Somehow, this doesn't kill SynSlayer, and he is reborn as Erebus, which is kind of a lateral move as far as names go. Erebus is built to handle the big, city-destroying threats, and while he does rescue people, makes it clear he's annoyed about it. Although he does save the same people who he claimed he wouldn't be responsible for, so perhaps he's softer than he acts. Despite his no-nonsense, near-murder tactics, the Syndicate has bribed enough people in high places to encourage good public opinion.
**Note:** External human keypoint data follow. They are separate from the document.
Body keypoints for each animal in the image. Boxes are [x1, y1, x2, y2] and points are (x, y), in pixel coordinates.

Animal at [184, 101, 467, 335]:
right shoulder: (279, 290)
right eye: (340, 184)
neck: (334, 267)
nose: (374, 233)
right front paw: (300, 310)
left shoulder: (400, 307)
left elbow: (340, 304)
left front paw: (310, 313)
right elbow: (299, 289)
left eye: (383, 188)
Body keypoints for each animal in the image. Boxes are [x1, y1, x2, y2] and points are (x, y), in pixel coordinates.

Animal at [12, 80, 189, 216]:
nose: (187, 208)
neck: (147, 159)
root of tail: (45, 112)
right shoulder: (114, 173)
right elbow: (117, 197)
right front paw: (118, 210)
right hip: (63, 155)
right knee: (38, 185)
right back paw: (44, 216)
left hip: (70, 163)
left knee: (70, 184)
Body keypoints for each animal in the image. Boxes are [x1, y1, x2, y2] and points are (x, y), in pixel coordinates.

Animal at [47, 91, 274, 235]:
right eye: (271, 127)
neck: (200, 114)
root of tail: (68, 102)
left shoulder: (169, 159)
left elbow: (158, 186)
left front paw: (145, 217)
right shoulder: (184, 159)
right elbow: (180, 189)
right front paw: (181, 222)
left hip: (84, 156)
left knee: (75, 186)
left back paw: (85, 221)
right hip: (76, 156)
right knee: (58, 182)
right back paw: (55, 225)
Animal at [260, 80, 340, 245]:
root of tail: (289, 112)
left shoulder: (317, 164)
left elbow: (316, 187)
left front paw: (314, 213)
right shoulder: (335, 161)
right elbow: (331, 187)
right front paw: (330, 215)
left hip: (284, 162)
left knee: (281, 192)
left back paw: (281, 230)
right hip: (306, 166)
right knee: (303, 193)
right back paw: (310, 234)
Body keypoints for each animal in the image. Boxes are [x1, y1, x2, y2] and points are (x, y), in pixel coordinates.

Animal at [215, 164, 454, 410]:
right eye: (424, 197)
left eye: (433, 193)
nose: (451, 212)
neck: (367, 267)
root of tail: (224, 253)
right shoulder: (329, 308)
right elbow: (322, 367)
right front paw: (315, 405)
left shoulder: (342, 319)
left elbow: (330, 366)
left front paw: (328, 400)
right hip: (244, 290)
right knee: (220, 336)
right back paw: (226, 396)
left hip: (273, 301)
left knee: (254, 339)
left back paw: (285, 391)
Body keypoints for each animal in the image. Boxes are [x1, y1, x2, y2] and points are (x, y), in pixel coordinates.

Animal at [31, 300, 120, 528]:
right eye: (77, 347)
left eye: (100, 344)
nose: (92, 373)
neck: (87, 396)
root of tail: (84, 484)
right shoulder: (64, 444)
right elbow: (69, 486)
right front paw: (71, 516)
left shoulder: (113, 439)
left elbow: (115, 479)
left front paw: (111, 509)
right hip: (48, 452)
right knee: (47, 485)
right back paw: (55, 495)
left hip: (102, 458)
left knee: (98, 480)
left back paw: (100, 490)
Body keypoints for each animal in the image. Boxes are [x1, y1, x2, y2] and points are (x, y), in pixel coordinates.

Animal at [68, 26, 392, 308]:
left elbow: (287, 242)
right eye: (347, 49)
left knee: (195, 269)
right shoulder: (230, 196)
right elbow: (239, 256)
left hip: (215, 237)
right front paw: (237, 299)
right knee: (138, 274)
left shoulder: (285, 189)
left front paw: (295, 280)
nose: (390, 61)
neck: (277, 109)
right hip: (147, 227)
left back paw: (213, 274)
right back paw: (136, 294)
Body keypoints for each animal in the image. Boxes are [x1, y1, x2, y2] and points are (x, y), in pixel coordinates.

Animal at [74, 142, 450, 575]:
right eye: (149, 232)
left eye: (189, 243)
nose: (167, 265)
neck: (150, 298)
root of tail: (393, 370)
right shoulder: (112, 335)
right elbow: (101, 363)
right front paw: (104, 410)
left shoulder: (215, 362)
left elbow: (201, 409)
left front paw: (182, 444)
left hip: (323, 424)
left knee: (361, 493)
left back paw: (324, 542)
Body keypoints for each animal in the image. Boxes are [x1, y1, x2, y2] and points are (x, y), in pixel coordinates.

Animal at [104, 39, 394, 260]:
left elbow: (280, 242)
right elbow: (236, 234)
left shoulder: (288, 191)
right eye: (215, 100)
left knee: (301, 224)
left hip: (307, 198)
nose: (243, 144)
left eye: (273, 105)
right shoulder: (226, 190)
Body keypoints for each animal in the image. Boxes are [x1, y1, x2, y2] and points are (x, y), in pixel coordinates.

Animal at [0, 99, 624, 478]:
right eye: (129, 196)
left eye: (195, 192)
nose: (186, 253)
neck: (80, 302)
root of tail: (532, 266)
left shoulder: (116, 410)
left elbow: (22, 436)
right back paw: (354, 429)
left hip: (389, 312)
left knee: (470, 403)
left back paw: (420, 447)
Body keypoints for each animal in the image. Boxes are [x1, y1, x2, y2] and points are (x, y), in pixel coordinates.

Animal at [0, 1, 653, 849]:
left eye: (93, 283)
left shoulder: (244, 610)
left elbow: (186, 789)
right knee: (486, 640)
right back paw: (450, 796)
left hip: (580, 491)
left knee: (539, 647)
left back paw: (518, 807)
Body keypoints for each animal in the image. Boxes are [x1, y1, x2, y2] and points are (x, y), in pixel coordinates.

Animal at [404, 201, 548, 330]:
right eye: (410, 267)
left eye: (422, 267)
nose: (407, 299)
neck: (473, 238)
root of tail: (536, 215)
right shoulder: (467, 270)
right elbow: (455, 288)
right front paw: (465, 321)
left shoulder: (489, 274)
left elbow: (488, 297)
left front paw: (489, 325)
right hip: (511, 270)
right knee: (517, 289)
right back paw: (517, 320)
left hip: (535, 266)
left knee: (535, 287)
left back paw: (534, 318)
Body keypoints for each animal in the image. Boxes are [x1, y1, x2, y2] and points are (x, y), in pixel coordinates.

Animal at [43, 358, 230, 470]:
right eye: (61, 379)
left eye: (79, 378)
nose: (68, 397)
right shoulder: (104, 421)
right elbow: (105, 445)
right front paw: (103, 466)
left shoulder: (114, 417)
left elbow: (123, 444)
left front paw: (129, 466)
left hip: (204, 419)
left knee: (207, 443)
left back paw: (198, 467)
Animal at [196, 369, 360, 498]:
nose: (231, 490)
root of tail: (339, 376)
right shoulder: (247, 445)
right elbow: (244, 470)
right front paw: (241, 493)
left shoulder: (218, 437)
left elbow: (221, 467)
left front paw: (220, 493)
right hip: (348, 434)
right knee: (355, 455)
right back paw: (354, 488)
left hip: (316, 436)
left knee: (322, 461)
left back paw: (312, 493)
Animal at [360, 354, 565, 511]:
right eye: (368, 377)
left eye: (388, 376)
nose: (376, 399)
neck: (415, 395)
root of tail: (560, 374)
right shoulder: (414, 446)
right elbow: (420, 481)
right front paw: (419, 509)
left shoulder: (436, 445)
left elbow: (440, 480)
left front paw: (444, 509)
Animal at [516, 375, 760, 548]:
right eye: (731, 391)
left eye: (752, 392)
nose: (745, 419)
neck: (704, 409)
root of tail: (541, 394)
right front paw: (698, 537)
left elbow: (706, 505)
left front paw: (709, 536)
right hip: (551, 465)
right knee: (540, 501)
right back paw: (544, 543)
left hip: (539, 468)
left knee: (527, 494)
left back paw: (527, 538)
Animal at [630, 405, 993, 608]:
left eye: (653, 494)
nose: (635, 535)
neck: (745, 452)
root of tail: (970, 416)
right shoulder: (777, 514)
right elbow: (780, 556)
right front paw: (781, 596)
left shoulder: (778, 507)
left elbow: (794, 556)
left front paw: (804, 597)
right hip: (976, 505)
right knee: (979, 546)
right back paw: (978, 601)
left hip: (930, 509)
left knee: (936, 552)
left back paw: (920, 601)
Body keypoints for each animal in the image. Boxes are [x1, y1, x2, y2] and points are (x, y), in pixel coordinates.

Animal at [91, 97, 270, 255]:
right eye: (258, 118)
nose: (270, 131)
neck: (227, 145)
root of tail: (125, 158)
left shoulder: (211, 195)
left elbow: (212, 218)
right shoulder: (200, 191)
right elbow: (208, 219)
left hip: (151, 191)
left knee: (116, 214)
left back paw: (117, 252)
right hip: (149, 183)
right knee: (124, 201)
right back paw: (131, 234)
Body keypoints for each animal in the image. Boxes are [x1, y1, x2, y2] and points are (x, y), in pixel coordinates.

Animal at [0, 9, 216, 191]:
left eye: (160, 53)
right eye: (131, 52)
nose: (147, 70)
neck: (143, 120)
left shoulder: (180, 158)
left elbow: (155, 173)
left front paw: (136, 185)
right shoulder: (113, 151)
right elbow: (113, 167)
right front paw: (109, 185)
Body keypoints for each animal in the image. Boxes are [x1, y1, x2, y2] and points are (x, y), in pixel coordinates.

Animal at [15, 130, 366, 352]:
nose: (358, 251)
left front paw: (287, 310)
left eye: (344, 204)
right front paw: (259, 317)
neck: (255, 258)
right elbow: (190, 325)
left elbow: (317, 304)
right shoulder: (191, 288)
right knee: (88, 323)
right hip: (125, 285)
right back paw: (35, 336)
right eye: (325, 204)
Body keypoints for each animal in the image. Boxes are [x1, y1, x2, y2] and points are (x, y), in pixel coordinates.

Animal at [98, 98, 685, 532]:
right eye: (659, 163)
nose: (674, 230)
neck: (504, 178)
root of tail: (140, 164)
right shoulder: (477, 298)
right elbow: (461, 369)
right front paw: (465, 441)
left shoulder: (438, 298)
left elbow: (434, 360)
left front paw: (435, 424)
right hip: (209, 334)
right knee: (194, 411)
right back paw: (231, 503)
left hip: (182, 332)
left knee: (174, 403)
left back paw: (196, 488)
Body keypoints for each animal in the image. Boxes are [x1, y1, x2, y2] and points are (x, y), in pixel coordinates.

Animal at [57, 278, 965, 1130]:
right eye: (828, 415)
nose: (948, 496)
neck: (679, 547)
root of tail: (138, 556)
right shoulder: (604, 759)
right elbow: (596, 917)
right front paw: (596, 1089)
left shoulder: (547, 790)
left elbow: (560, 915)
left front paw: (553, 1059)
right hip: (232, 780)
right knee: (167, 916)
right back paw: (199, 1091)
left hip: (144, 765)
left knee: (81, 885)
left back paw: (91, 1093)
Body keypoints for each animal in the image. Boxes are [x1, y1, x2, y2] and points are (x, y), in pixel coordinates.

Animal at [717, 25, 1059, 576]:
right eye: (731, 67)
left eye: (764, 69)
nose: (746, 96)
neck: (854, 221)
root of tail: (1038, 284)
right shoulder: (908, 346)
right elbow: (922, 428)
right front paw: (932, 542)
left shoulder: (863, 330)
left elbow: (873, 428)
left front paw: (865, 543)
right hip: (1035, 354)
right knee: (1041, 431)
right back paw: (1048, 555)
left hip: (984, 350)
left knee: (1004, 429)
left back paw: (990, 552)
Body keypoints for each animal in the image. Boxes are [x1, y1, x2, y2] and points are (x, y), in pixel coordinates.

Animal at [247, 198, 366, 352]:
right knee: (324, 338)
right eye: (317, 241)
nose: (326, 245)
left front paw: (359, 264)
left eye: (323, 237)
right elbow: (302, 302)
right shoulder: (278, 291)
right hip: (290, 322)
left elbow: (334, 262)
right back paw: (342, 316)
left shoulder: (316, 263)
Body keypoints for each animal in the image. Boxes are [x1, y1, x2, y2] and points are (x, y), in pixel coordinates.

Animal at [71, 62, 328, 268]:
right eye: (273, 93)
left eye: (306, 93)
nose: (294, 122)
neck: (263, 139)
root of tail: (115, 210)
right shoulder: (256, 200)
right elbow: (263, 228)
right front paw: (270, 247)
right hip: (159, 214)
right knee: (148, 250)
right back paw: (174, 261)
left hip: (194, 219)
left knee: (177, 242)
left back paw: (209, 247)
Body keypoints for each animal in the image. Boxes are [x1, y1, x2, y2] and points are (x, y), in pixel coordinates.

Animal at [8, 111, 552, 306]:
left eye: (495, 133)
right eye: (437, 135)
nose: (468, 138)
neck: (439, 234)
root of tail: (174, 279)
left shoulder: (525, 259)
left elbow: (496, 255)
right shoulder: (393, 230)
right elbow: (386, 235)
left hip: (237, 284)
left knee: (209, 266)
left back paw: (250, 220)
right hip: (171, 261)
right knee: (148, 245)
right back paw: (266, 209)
Erebus has some great ideas. The fact that the Syndicate guys realize that Superman-type superheroes save their asses as much as they inconvenience them is a intelligent insight. Erebus's attitude and contradictions show themselves well, although the story may have been better served had we seen him actually kill someone that he had the oppurtunity to apprehend. I like the whole induced raising of public opinion thing. I especially like the first part of the first sentence--
Deep underneath the grimy sin plastered streets of Venus Junction, passed the blood soaked soil blanketed by steel, gravel and concrete, down in the depths of the Shadow Brig;
Where this really falls, tragically, is in the mechanics. There's one typo in that sentence fragment above alone. The prose moves like a runaway car, not knowing where to stop or where it's going. Simple proofreading would have fixed a lot, particularly at one point where I'm not sure whose heart was pulled out by whom. (As a side note, there was absolutely no reason for Roscoe, The Broker, and Mr. Styx to all be there--the overlapping character roles just created confusion.)
Thankfully, this shows not apathy but simple ignorance. Dude, if you need help on grammar, spelling, punctuation and sentence structure, send it to a beta reader--hell, send it to me! Erebus shows good potential as a creator tempered by poor writing skills; and that's just a matter of practice.